############################################
Migrating from 4.0.x to 4.2.x
############################################

.. |nbsp| unicode:: 0xA0 .. non-breaking space

Modification of input and output files
======================================

Up to NEMO version 4.0.x (inclusive), if the domain configuration includes one of the
possible periodicity conditions (East-West (EW), North-South (SN) or North-Pole (NP)
folding), all input and output files include extra columns and/or rows used to implement
the periodicity, see Figure 1.:

.. list-table::

   * - In EW periodicity, the first and last columns are duplicated. 
   * - In the SN periodicity, the first and last rows are duplicated. 
   * - The NP folding requires the duplication of (at least) the last row. 
   * - |nbsp| |nbsp| |nbsp| Note that, NP folding also includes the EW periodicity (jperio = 1).
   * - The bi-periodicity (jperio = 7) is the combination of jperio = 1 and 2.
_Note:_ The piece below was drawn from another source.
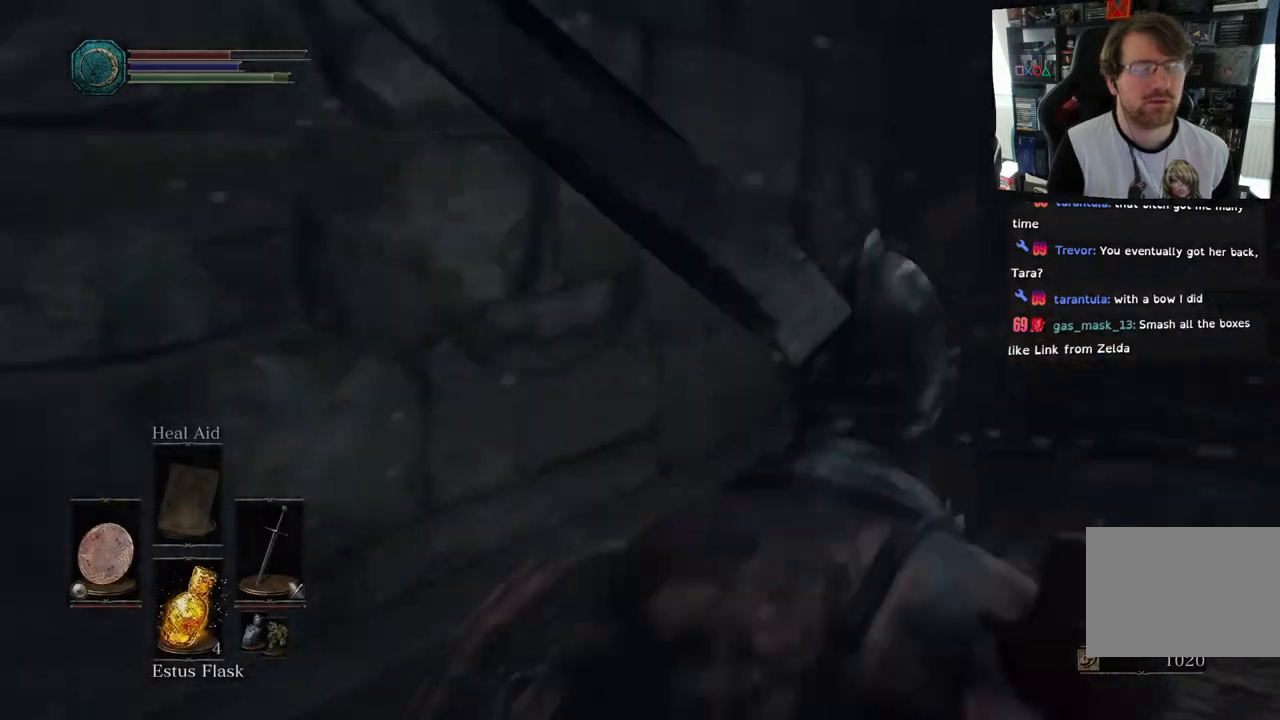
{"buttons": [], "left_stick": "up", "right_stick": "right", "events": [[350, "left_stick", "up"]]}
.. figure:: _static/NEMO_periodicity.png
   :width: 95%
   :align: center

   Figure 1: Columns and/or rows duplication included in input/output files according to the
   chosen periodicity. Thick black rows delimit the part of the domain included in all
   input/outputs files.

**From NEMO 4.2.0, the columns and rows that are duplicated because of periodicity (EW, SN
and NP)  are excluded from all input and output files.**  In practice, when preparing old
configurations for use with 4.2.0, this means:

.. list-table::

   * - In EW periodicity, the first and last columns are removed. 
   * - For the SN periodicity, the top and bottom rows are removed 
   * - The last row is also removed when using the NP folding 
   * - Closed boundary conditions are unchanged and still require a
   * - |nbsp| |nbsp| |nbsp| column or a row of land points  

These changes are illustrated in Figure 2. 

If we consider for example the ORCA2 grid, up to version 4.0.x (included), the grid size
is (182/149). From version 4.2.0, its size becomes (180/148) as the first and last columns
have been removed because of the EW periodicity, and as the last row has been removed
because of the NP folding. The southern boundary is untouched as it is closed by a row of
land points.

Note that, in NP folding case, there is often more than the last row, which is duplicated.
For NP fording around the "T" point, 1.5(2) rows are replicated for the grids T and U (V
and F). The folding around the "F" point requires duplication of 1(1.5) rows for grids T
and U (V and F). We however decided to remove only the last row in all cases to make
things simpler. In consequence, even with the top row removed, the input and output files
may still contain duplicated points depending of the grid type and the NP folding case.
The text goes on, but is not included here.